I will be updating live throughout the day as we hike a 15-mile section of the Knobstone Trail in southern Indiana.
The entire Knobstone Trail is about 40 miles. Two weekends ago, a couple of the guys went out to tackle the entire trail. It was an ambitious goal for a few reasons. Of course it was very cold and snowing, which made the conditions quite muddy, but there was an even greater obstacle: elevation.
I know that sounds crazy because Indiana is vertically challenged. But, I am dead serious. Over the 40 mile hike the total elevation gain is 10,500 feet. I know, I know that is insane! That is as much elevation gain as we did in July in the Rocky Mountains. But that just proves how hilly this portion of trail is in southern Indiana.
The guys covered approximately 25 miles before calling it quits because of the conditions. I am joining them today to finish the final 15 miles.
7:15 AM- leaving Columbus, Indiana
8:15 AM- From I-65 we dropped off one car at Delaney Park. It was about 10 miles off of I-65 and took about 30 minutes to get to the park.
What a beautiful drive. The sun was rising over the hills. We left Columbus with Thunderstorms and 41 degrees. Looking at clear skies now and already 56 degrees. Fantastic day for a hike!
9:00 AM- Starting at Elk Creek. Beautiful, beautiful morning.
First 15 minutes greeted us with a nice 200 ascent. Stopped to zip off the legs. Already 60 degrees.
9:40 AM- Nice breeze. Rewarding hike.
10:05 AM- This is NOT a trail for beginners or for families or anyone out of shape. The ascents and descents are rigorous. Definitely pushing me early.
11:40 PM- The reason the early ascents and descents were so rough was because there are no switchbacks anywhere. It is point A to point B. I am going to refer to this trail as The Good Ole Boy trail.
Pretty trail though. Not any green yet. Still too early. Looks like Fall. On a trail deviation right now due to the tornado last year. Probably at the six or seven mile mark.
Well the deviation only took us to mile 38 (which is only 5 miles). A lot of deviation walking with little return!
1:23 PM- Right before mile marker 40 Patrick said that other than the first three ascents.. this trail is pretty good. After marker 40… we hit the toughest ascent. Woof.

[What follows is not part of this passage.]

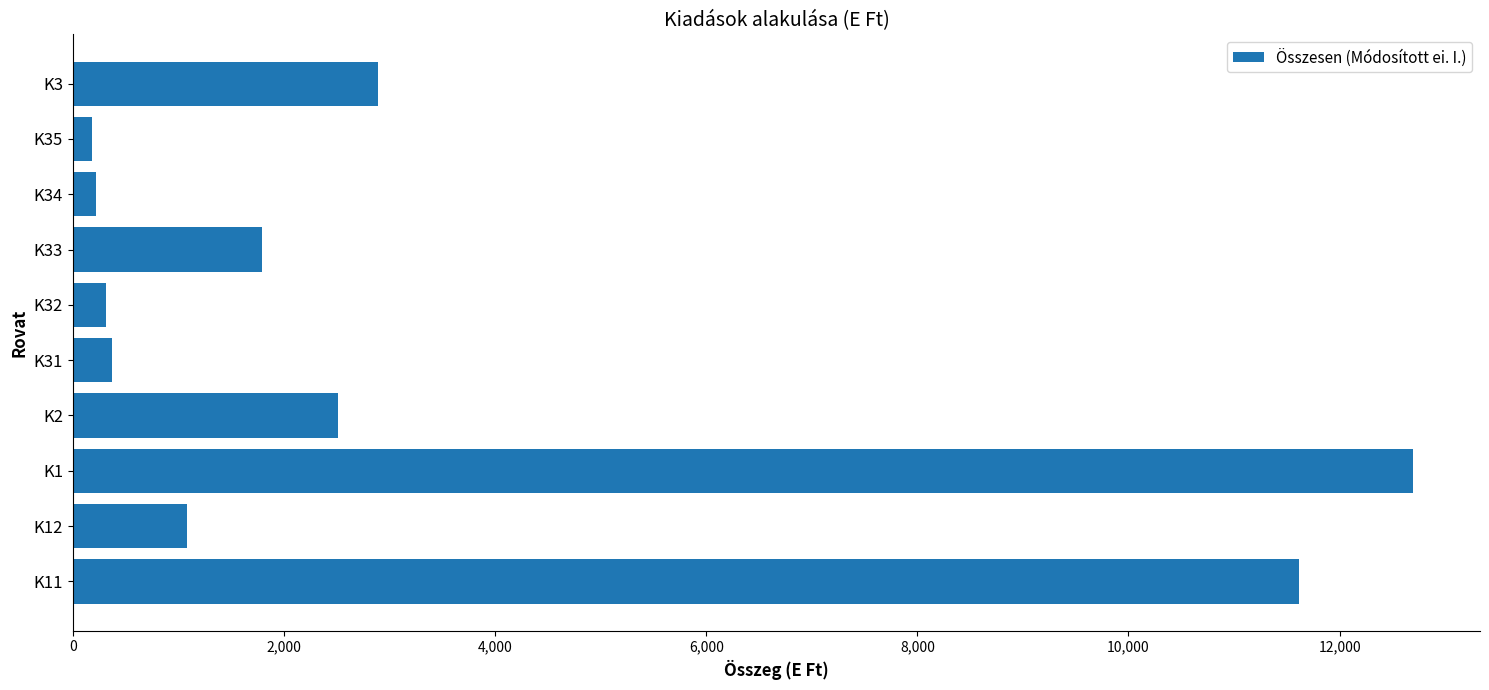

What is the change in value from K11 to K32?

-11298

We have about five miles remaining.
3:01 PM- Getting close to the end. I will write a summary when I get home. BUT just after mile marker 43 we hit the beast. It went STRAIGHT up and definitely was a hard way to end.
As you can see from the elevation chart above, the Knobstone Trail has many peaks and valleys, which make the overall elevation gain over 45 miles significant. For this particular trip we started at the third red line around the 32 mile marker and finished at around the 46 mile marker.

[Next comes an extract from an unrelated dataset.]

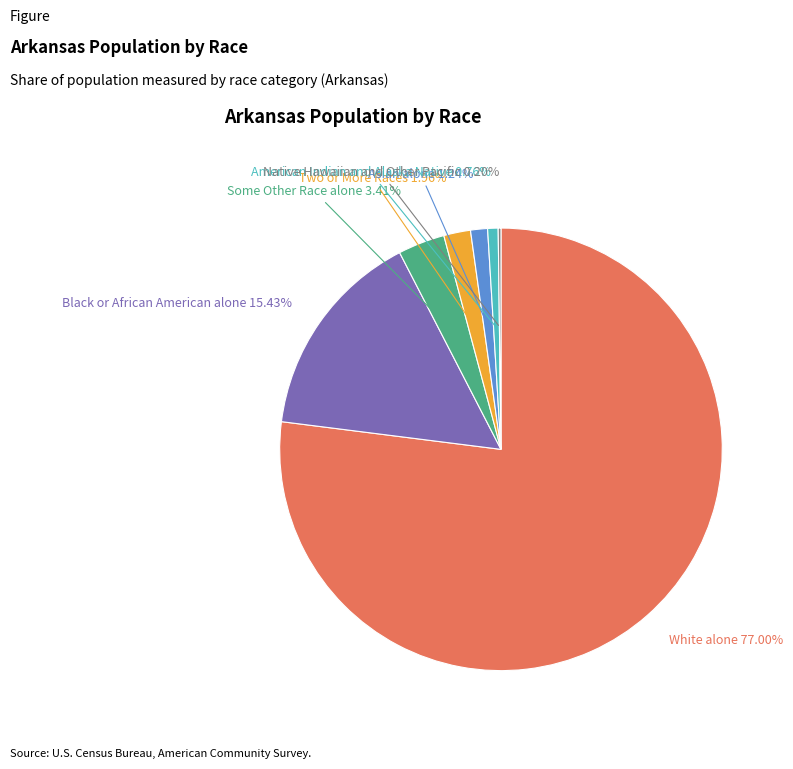

Does any single category account for the majority?

Yes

We started around 9 AM with the temperature right at 60 degrees. Quickly into the hike we each had to loose some clothing. We had a constant 20 mph breeze that accompanied us over the 15 miles.
The greatest challenge was the lack of switchbacks and you should make a note of this. Hiking a straight shot up a hill (and going down) at a 65 degree angle will test your stamina and your knees and ankles.
The greatest head-scratcher was around the 37/38 mile marker. We descended over 150 feet straight down, turned to our left, and then the trail went back up to the ridge from which we had just descended. As soon as we got back to the top, the trail went immediately back down. It was incredibly frustrating and redundant. We could not understand why they did that. We thought we were on a hidden camera show.
Ultimately, this portion of the Knobstone Trail is quite enjoyable and worth the effort. There were several areas where it leveled out and afforded some leisurely hiking. I wish the area would have been greener but it was still early. A few more views of the rolling hills would have been nice, but I really enjoyed my time there. This is definitely a unique area in Southern Indiana to get opportunities for significant elevation. I can see why so many use this as a training ground for the Appalachian Trail (AT).